Institute of Biomaterials and Biomedical Engineering, University of Toronto, Toronto, Ontario, Canada.
Adv Healthc Mater. 2019 Aug;8(16):e1900245. doi: 10.1002/adhm.201900245. Epub 2019 Jul 17.
Synthetic polyester elastomeric constructs have become increasingly important for a range of healthcare applications, due to tunable soft elastic properties that mimic those of human tissues. A number of these constructs require intricate mechanical design to achieve a tunable material with controllable curing. Here, the synthesis and characterization of poly(itaconate-co-citrate-co-octanediol) (PICO) is presented, which exhibits tunable formation of elastomeric networks through radical crosslinking of itaconate in the polymer backbone of viscous polyester gels. Through variation of reaction times and monomer molar composition, materials with modulation of a wide range of elasticity (36-1476 kPa) are generated, indicating the tunability of materials to specific elastomeric constructs. This correlated with measured rapid and controllable gelation times. As a proof of principle, scaffold support for cardiac tissue patches is developed, which presents visible tissue organization and viability with appropriate elastomeric support from PICO materials. These formulations present potential application in a range of healthcare applications with requirement for elastomeric support with controllable, rapid gelation under mild conditions.

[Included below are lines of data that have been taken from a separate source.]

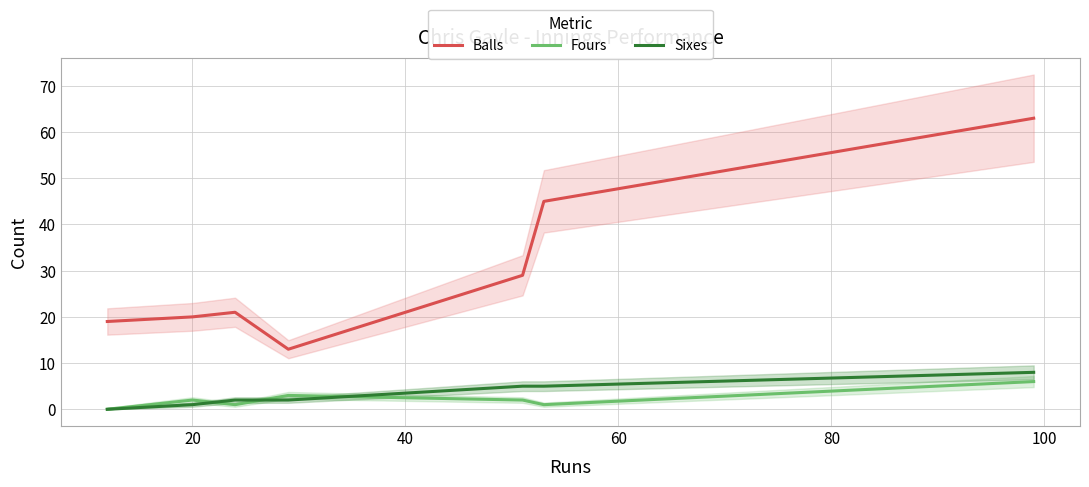

Which series has the largest total across all categories?

Balls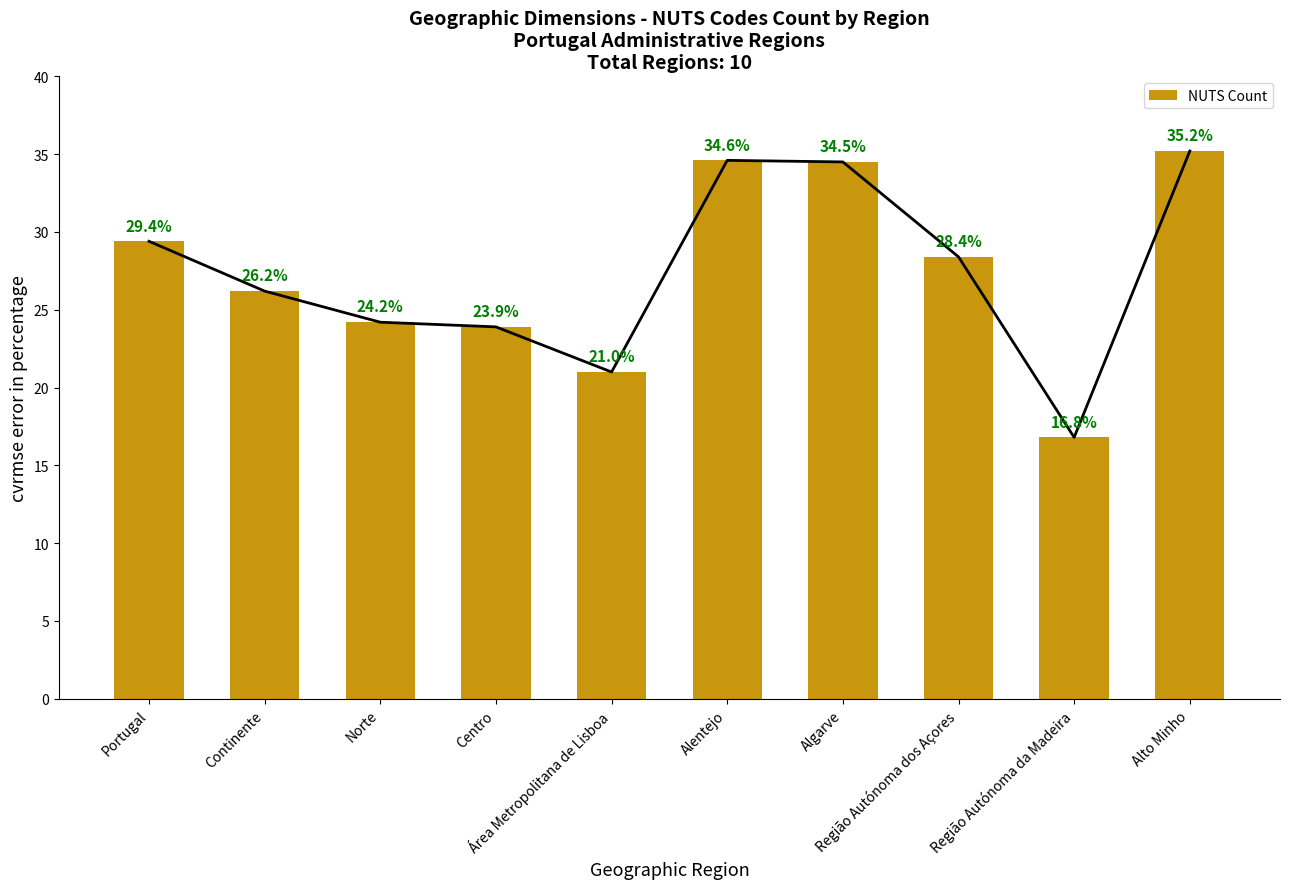

What is the label of the 5th bar from the right?

Alentejo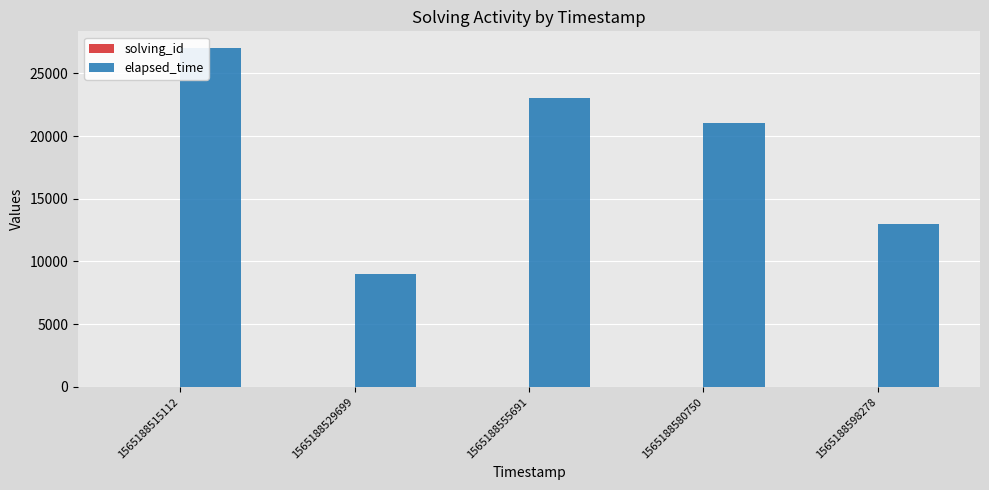

At which category is the sum across all series the highest?

1565188515112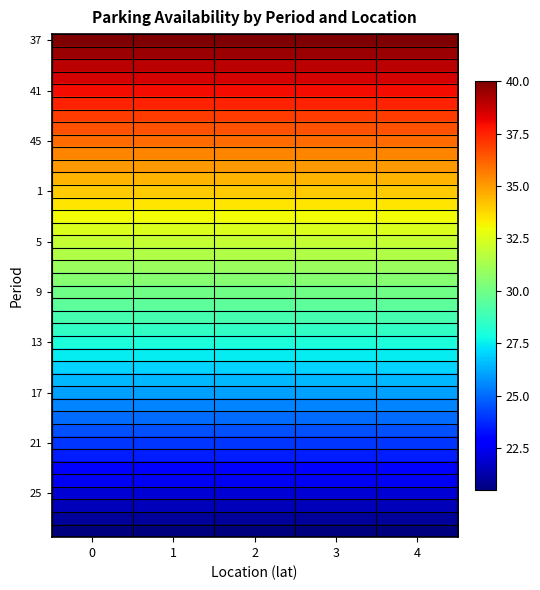

Between 2 and 4, which series saw the biggest shift?

37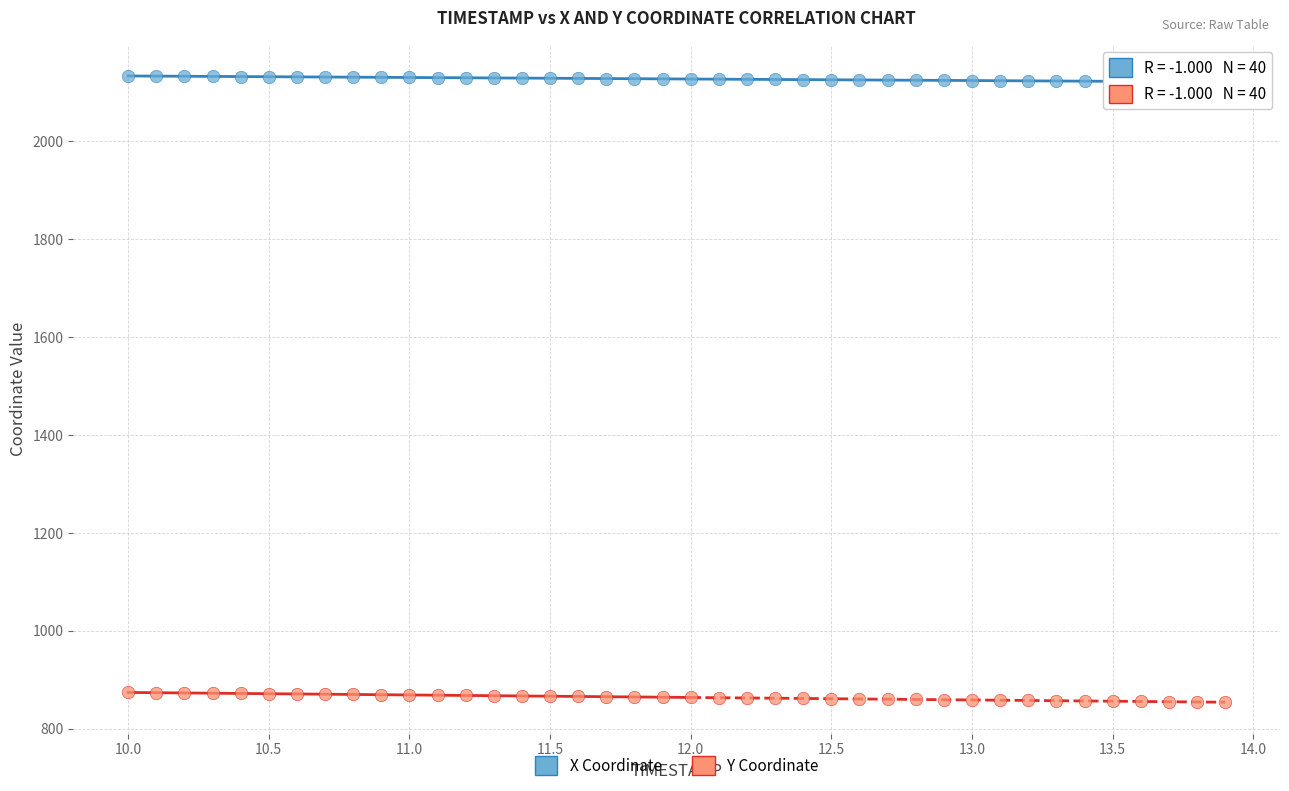

Across all data points, what is the range of X values (max minus min)?

3.9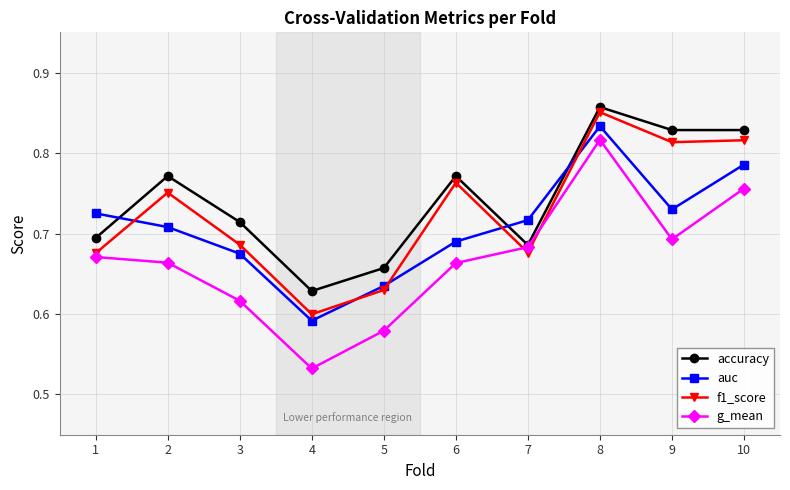

At which label does f1_score reach its peak?

8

合成聚酯弹性体结构由于其具有可调软弹性特性,可模拟人体组织,因此在各种医疗保健应用中变得越来越重要。为了实现具有可控固化的可调材料,许多这些结构都需要复杂的机械设计。在这里,提出了聚(衣康酸-co-柠檬酸-co-辛二醇)(PICO)的合成和表征,其通过粘性聚酯凝胶聚合物主链中衣康酸的自由基交联,表现出弹性体网络的可调形成。通过改变反应时间和单体摩尔组成,生成了具有广泛弹性(36-1476kPa)调制的材料,表明材料可针对特定弹性体结构进行调节。这与测量的快速和可控凝胶时间相关。作为原理验证,开发了用于心脏组织贴片的支架支撑,其具有适当的弹性体支撑的可见组织组织和活力,来自 PICO 材料。这些配方具有在需要在温和条件下具有可控、快速凝胶化的弹性体支撑的各种医疗保健应用中的潜在应用。